WHAT YOU WILL DO:
Go line by line through the data below and count those with the string "Date". Give the number only.

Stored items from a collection
▬▬▬▬▬▬▬▬▬▬

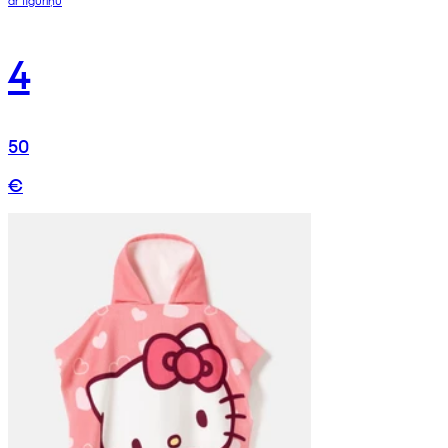
4
50
€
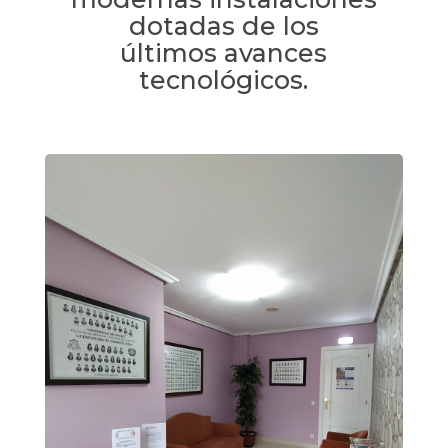
dotadas de los
últimos avances
tecnológicos.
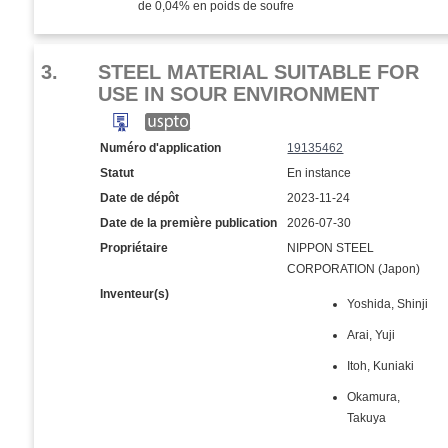
de 0,04% en poids de soufre
3.
STEEL MATERIAL SUITABLE FOR
USE IN SOUR ENVIRONMENT
Numéro d'application
19135462
Statut
En instance
Date de dépôt
2023-11-24
Date de la première publication
2026-07-30
Propriétaire
NIPPON STEEL
CORPORATION (Japon)
Inventeur(s)
Yoshida, Shinji
Arai, Yuji
Itoh, Kuniaki
Okamura,
Takuya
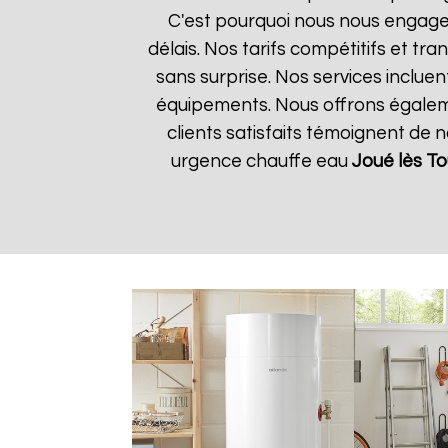
C'est pourquoi nous nous engageo
délais. Nos tarifs compétitifs et t
sans surprise. Nos services incluen
équipements. Nous offrons égalemen
clients satisfaits témoignent de 
urgence chauffe eau
Joué lès To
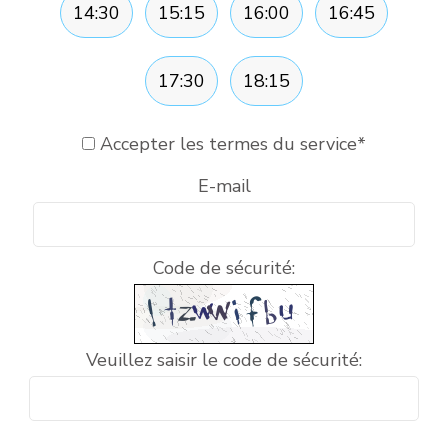
14:30
15:15
16:00
16:45
17:30
18:15
Accepter les termes du service
*
E-mail
Code de sécurité:
Veuillez saisir le code de sécurité:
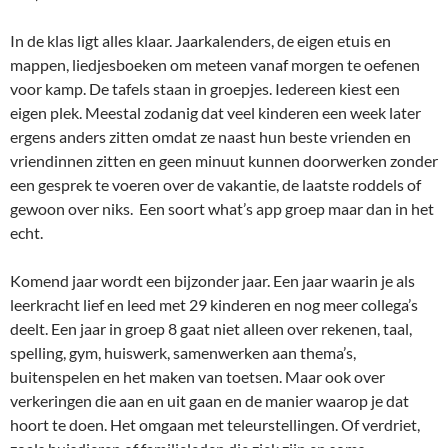
In de klas ligt alles klaar. Jaarkalenders, de eigen etuis en
mappen, liedjesboeken om meteen vanaf morgen te oefenen
voor kamp. De tafels staan in groepjes. Iedereen kiest een
eigen plek. Meestal zodanig dat veel kinderen een week later
ergens anders zitten omdat ze naast hun beste vrienden en
vriendinnen zitten en geen minuut kunnen doorwerken zonder
een gesprek te voeren over de vakantie, de laatste roddels of
gewoon over niks. Een soort what’s app groep maar dan in het
echt.
Komend jaar wordt een bijzonder jaar. Een jaar waarin je als
leerkracht lief en leed met 29 kinderen en nog meer collega’s
deelt. Een jaar in groep 8 gaat niet alleen over rekenen, taal,
spelling, gym, huiswerk, samenwerken aan thema’s,
buitenspelen en het maken van toetsen. Maar ook over
verkeringen die aan en uit gaan en de manier waarop je dat
hoort te doen. Het omgaan met teleurstellingen. Of verdriet,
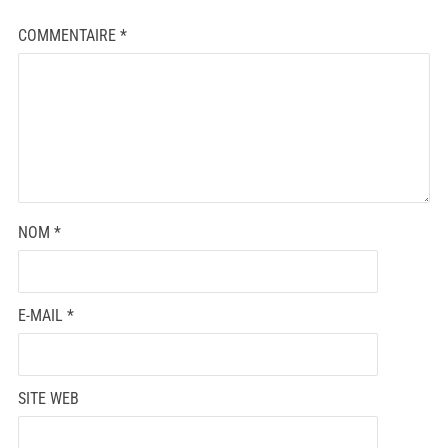
COMMENTAIRE
*
NOM
*
E-MAIL
*
SITE WEB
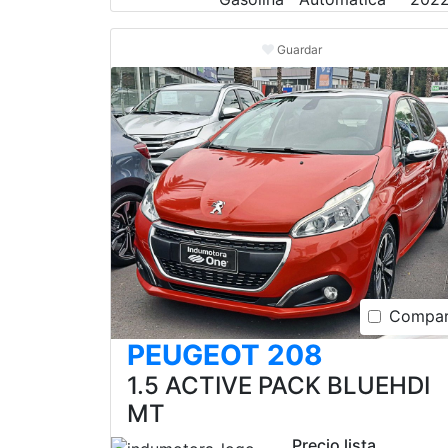
Guardar
Compar
PEUGEOT 208
1.5 ACTIVE PACK BLUEHDI
MT
Precio lista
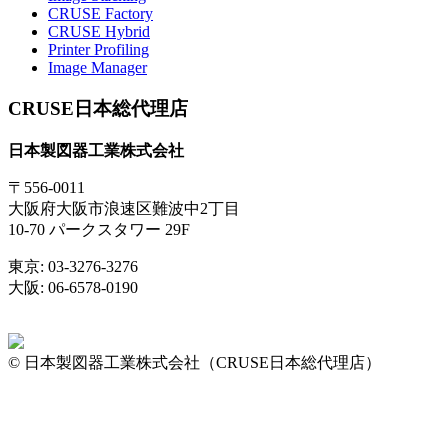
CRUSE Factory
CRUSE Hybrid
Printer Profiling
Image Manager
CRUSE日本総代理店
日本製図器工業株式会社
〒556-0011
大阪府大阪市浪速区難波中2丁目
10-70 パークスタワー 29F
東京: 03-3276-3276
大阪: 06-6578-0190
© 日本製図器工業株式会社（CRUSE日本総代理店）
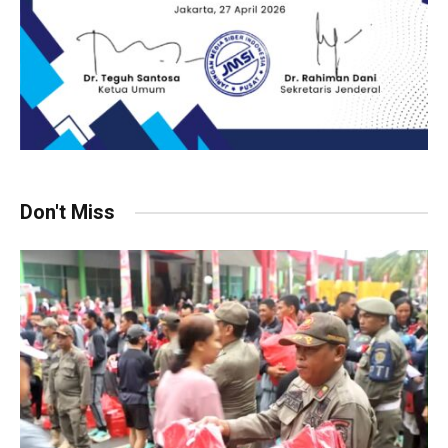
Don't Miss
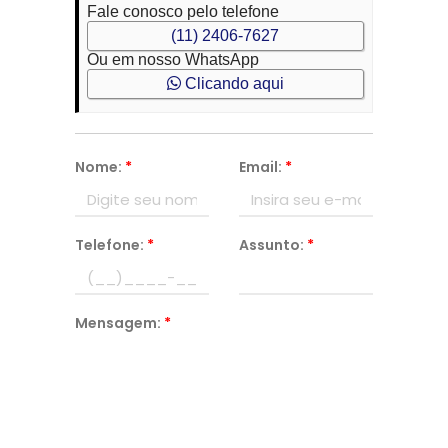
Fale conosco pelo telefone
(11) 2406-7627
Ou em nosso WhatsApp
Clicando aqui
Nome:
*
Email:
*
Telefone:
*
Assunto:
*
Mensagem:
*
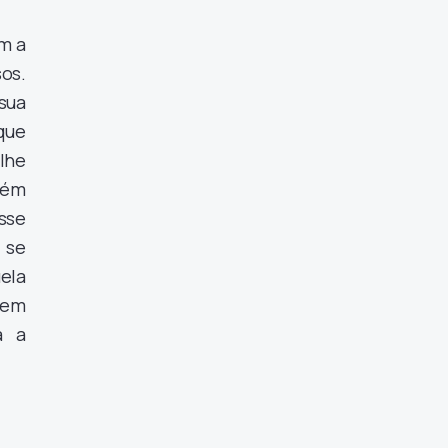
m a
os.
sua
 que
 lhe
uém
sse
 se
ela
gem
a a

▬▬▬▬▬▬▬▬▬▬

OUTPUT:
2